Curry recited James Patrick Kenney’s poem, “The Cold Within,” which ends with a group of stranded people dying as their campfire goes out – refusing to give a piece of wood because others around the fire were of a different race, religion or social class.

“What would happen if Dr. Martin Luther King had been seated at the dying fire? What would have happened if Nelson Mandela has been seated at the dying fire? What would have happened if Bart Starr had been seated at the dying fire? What would have happened if Mother Teresa had been seated at the dying fire?” Curry asked.

“Everybody would have lived. Everybody would have prospered,” he said. 

“We’ve lost our way. We all need to have the capacity to throw our resources onto the drying fire, no matter who it might benefit,” Curry said.

“We have stopped functioning as a team. We haven’t forgotten. It’s intentional,” Curry said. He spoke of efforts from the top level of government to divide Americans, rather than bring them together.
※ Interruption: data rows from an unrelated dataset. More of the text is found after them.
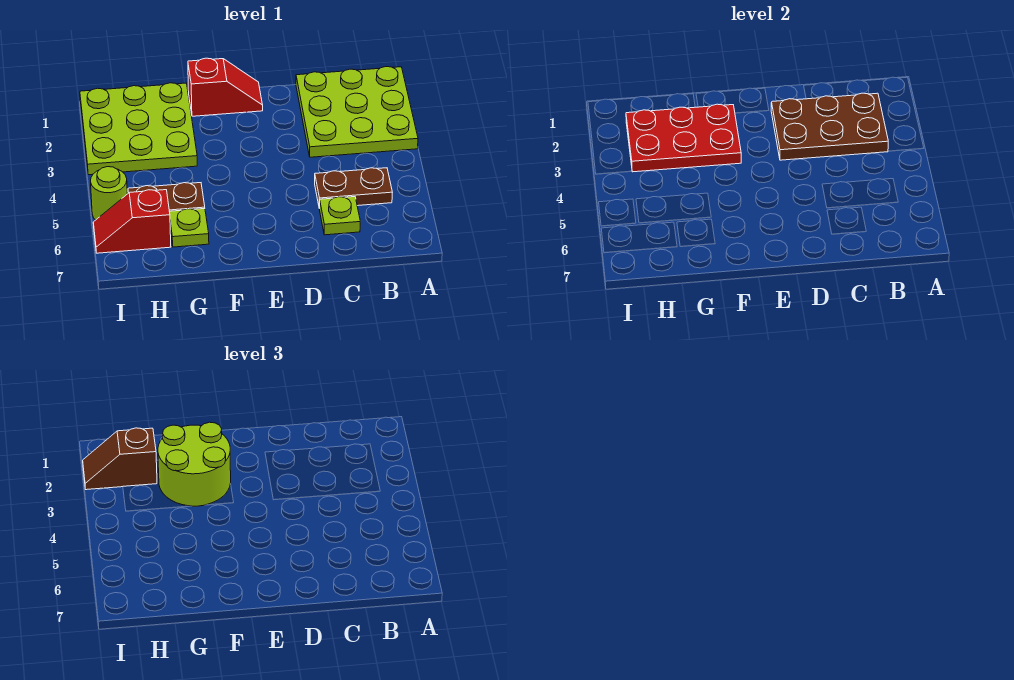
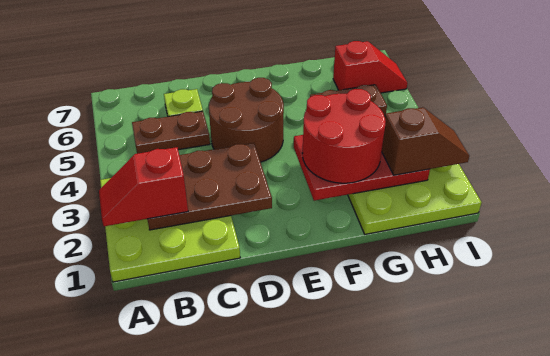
none -> brown 2x2 round brick [209,78,284,162]
red 1x2 slope [188,58,263,116] -> red 1x2 slope moved to [99,147,188,226]
lime 2x2 round brick [158,422,231,506] -> red 2x2 round brick [302,89,386,183]
lime 1x1 plate [170,209,209,247] -> none
lime 1x1 round brick [91,167,127,220] -> none

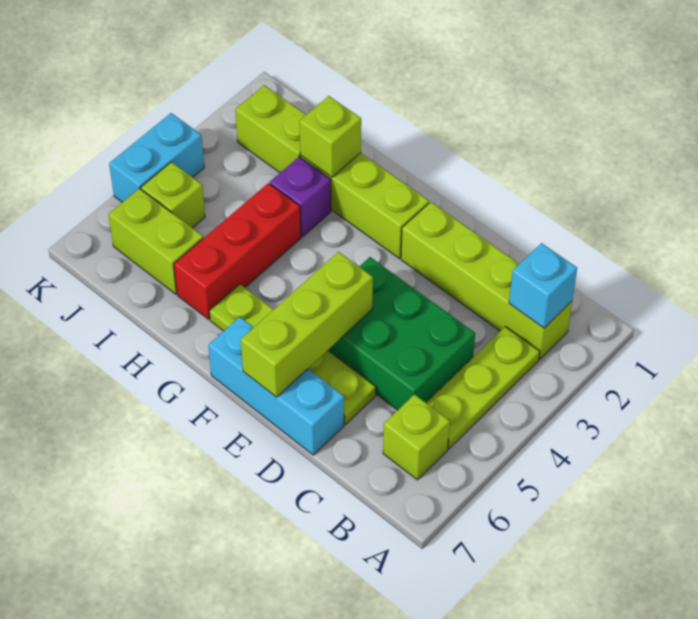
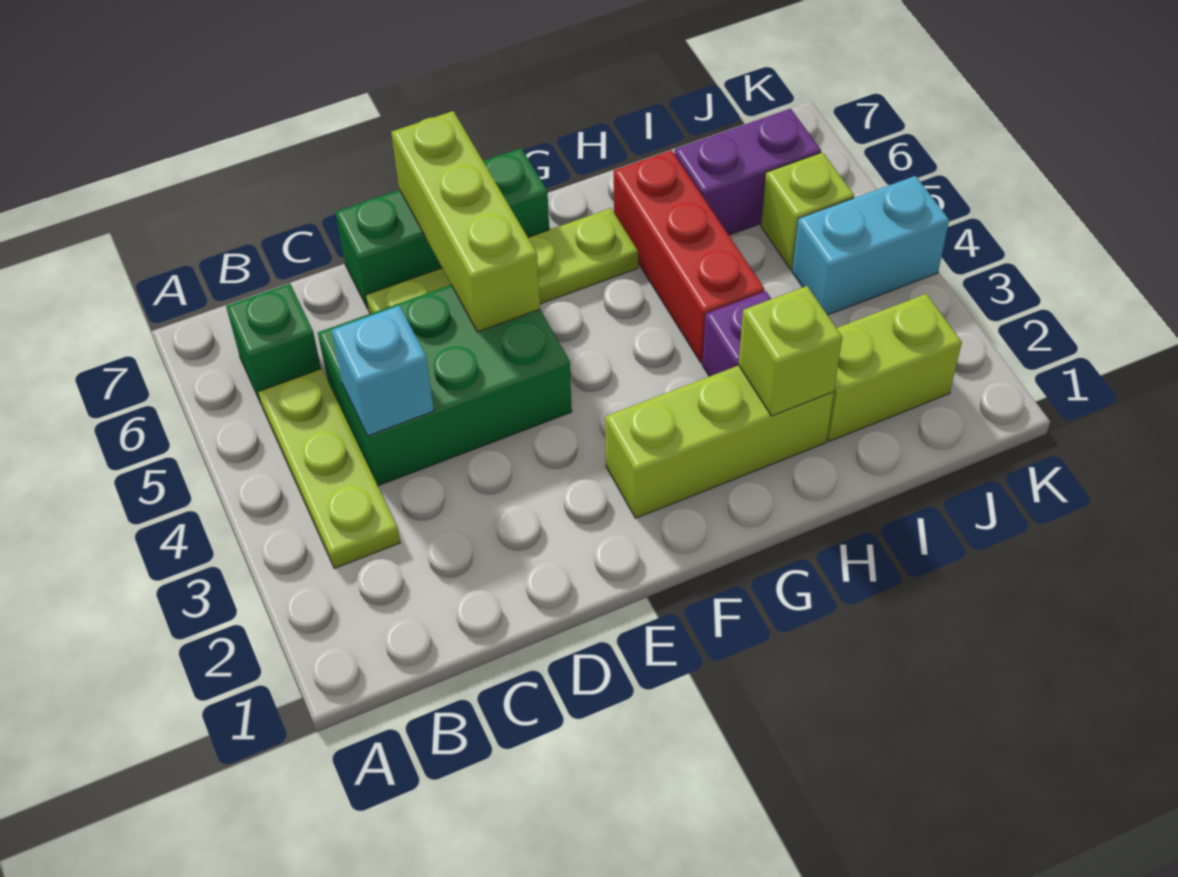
lime 1x4 brick [401,202,572,359] -> none
cyan 1x1 brick [509,243,577,328] -> cyan 1x1 brick moved to [332,306,434,436]
lime 1x1 brick [383,395,450,480] -> green 1x1 brick [226,284,321,405]
cyan 1x3 brick [208,317,344,455] -> green 1x3 brick [336,148,549,309]
lime 1x2 brick [108,188,203,294] -> purple 1x2 brick [675,109,821,235]
cyan 1x2 brick [109,113,204,202] -> cyan 1x2 brick turned to [792,176,949,315]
“Each of us is endowed with a greatness of spirit, to develop it and to give to something bigger than ourselves,” he said.

It is vital, Curry said, for Americans to transcend their weaknesses and hatreds, to go beyond the differences between people. “That’s when the spirit of greatness triumphs,” he said.

Curry had the crowd of 220 stand and join hands. He said when people transcend hatred together, the world changes – not arithmetically or even geometrically – but exponentially.

“It happens in an instant,” Curry said, “and you change the world.”